═════ DATA EXCERPTS ═════

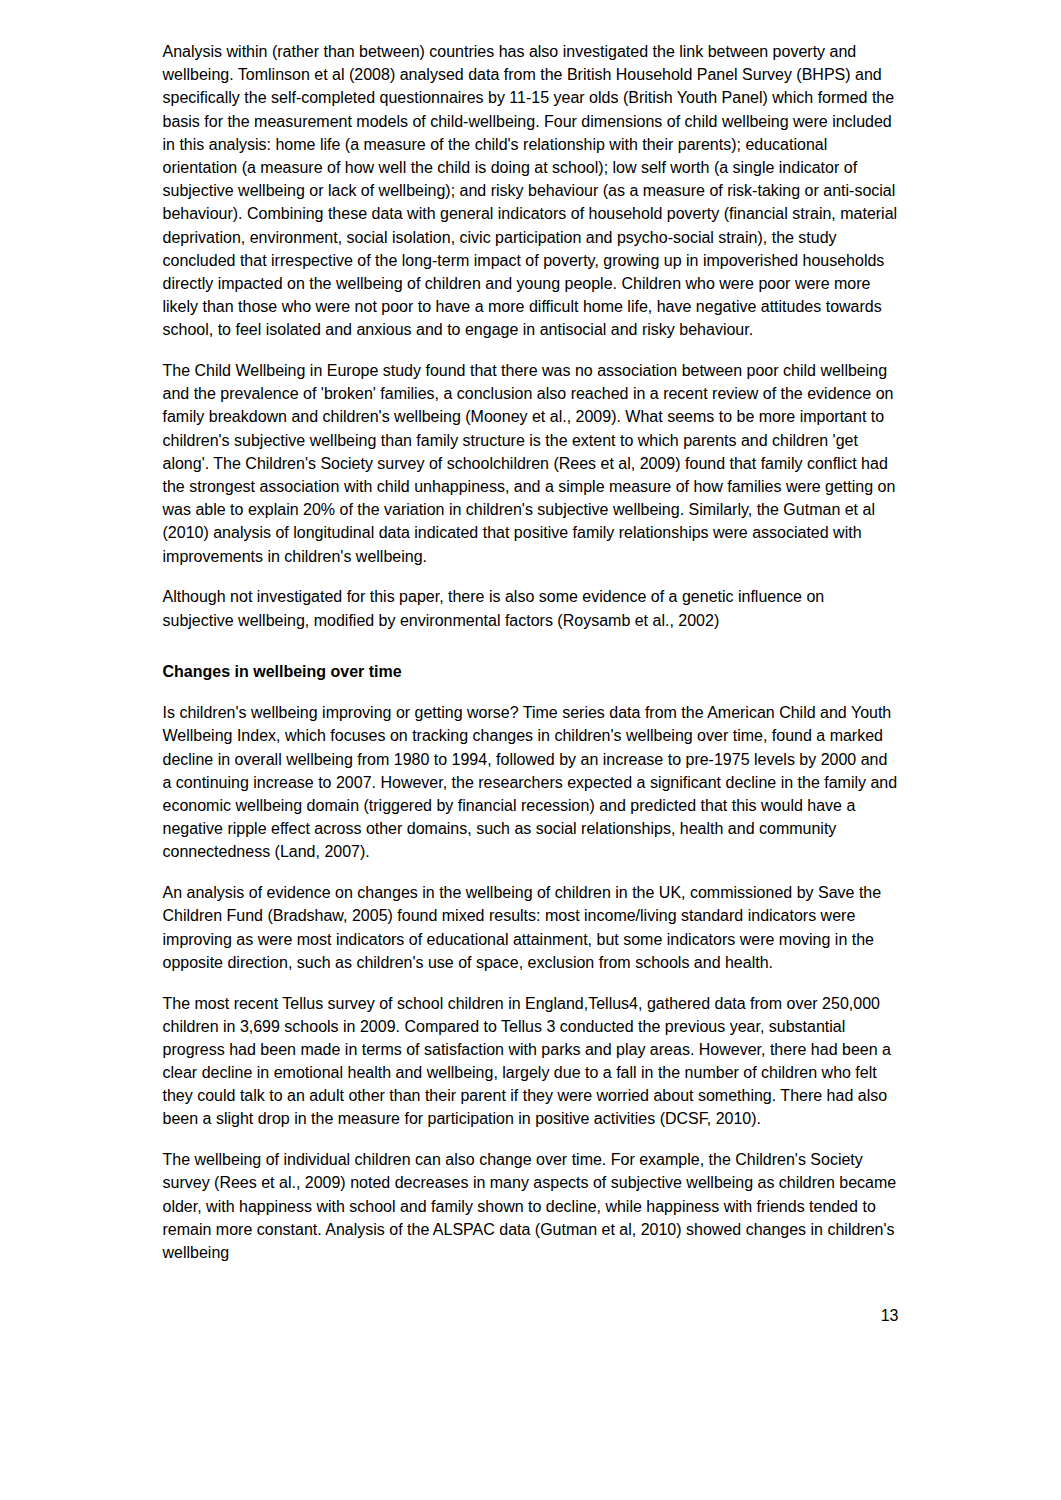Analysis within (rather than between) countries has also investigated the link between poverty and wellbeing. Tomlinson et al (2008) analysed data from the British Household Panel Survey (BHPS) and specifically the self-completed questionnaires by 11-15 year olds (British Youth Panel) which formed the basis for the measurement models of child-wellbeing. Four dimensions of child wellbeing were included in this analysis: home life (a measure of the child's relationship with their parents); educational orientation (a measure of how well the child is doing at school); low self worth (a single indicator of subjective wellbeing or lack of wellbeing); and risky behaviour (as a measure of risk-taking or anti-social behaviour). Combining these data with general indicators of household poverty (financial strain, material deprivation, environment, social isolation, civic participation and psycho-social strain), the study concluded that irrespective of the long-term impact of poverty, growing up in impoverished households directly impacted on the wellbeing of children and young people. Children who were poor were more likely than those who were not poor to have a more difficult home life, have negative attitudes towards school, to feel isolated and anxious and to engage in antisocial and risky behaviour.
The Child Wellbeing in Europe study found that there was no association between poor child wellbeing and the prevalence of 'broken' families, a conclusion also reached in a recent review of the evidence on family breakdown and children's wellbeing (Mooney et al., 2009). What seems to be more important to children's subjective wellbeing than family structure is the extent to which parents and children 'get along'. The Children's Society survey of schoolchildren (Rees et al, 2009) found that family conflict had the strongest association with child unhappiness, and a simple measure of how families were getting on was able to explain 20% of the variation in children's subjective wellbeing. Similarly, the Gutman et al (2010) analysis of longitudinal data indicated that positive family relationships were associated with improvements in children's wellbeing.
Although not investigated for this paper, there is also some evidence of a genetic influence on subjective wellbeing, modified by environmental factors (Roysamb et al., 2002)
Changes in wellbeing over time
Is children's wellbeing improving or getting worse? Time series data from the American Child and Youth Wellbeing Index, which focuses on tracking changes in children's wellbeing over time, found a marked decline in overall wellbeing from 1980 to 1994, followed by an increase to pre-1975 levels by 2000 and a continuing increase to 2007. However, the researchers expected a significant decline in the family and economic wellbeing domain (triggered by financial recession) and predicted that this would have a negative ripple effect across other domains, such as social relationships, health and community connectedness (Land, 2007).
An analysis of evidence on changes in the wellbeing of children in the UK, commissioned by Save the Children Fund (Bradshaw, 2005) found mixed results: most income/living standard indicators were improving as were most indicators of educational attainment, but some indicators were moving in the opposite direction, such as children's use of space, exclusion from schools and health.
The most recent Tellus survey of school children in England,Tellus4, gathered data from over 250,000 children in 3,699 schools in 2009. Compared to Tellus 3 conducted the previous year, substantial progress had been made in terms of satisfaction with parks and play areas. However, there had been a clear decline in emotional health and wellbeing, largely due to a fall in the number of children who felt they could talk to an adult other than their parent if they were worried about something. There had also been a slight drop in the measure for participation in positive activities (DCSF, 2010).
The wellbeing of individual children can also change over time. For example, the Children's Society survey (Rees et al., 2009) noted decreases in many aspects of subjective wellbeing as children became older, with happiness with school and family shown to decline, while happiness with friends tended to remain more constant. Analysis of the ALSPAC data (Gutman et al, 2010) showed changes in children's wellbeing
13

═════

THE TASK -
When a record holds a picture, leave that picture out; copy the rest verbatim.

THE ANSWER -
Analysis within (rather than between) countries has also investigated the link between poverty and wellbeing. Tomlinson et al (2008) analysed data from the British Household Panel Survey (BHPS) and specifically the self-completed questionnaires by 11-15 year olds (British Youth Panel) which formed the basis for the measurement models of child-wellbeing. Four dimensions of child wellbeing were included in this analysis: home life (a measure of the child's relationship with their parents); educational orientation (a measure of how well the child is doing at school); low self worth (a single indicator of subjective wellbeing or lack of wellbeing); and risky behaviour (as a measure of risk-taking or anti-social behaviour). Combining these data with general indicators of household poverty (financial strain, material deprivation, environment, social isolation, civic participation and psycho-social strain), the study concluded that irrespective of the long-term impact of poverty, growing up in impoverished households directly impacted on the wellbeing of children and young people. Children who were poor were more likely than those who were not poor to have a more difficult home life, have negative attitudes towards school, to feel isolated and anxious and to engage in antisocial and risky behaviour.
The Child Wellbeing in Europe study found that there was no association between poor child wellbeing and the prevalence of 'broken' families, a conclusion also reached in a recent review of the evidence on family breakdown and children's wellbeing (Mooney et al., 2009). What seems to be more important to children's subjective wellbeing than family structure is the extent to which parents and children 'get along'. The Children's Society survey of schoolchildren (Rees et al, 2009) found that family conflict had the strongest association with child unhappiness, and a simple measure of how families were getting on was able to explain 20% of the variation in children's subjective wellbeing. Similarly, the Gutman et al (2010) analysis of longitudinal data indicated that positive family relationships were associated with improvements in children's wellbeing.
Although not investigated for this paper, there is also some evidence of a genetic influence on subjective wellbeing, modified by environmental factors (Roysamb et al., 2002)
Changes in wellbeing over time
Is children's wellbeing improving or getting worse? Time series data from the American Child and Youth Wellbeing Index, which focuses on tracking changes in children's wellbeing over time, found a marked decline in overall wellbeing from 1980 to 1994, followed by an increase to pre-1975 levels by 2000 and a continuing increase to 2007. However, the researchers expected a significant decline in the family and economic wellbeing domain (triggered by financial recession) and predicted that this would have a negative ripple effect across other domains, such as social relationships, health and community connectedness (Land, 2007).
An analysis of evidence on changes in the wellbeing of children in the UK, commissioned by Save the Children Fund (Bradshaw, 2005) found mixed results: most income/living standard indicators were improving as were most indicators of educational attainment, but some indicators were moving in the opposite direction, such as children's use of space, exclusion from schools and health.
The most recent Tellus survey of school children in England,Tellus4, gathered data from over 250,000 children in 3,699 schools in 2009. Compared to Tellus 3 conducted the previous year, substantial progress had been made in terms of satisfaction with parks and play areas. However, there had been a clear decline in emotional health and wellbeing, largely due to a fall in the number of children who felt they could talk to an adult other than their parent if they were worried about something. There had also been a slight drop in the measure for participation in positive activities (DCSF, 2010).
The wellbeing of individual children can also change over time. For example, the Children's Society survey (Rees et al., 2009) noted decreases in many aspects of subjective wellbeing as children became older, with happiness with school and family shown to decline, while happiness with friends tended to remain more constant. Analysis of the ALSPAC data (Gutman et al, 2010) showed changes in children's wellbeing
13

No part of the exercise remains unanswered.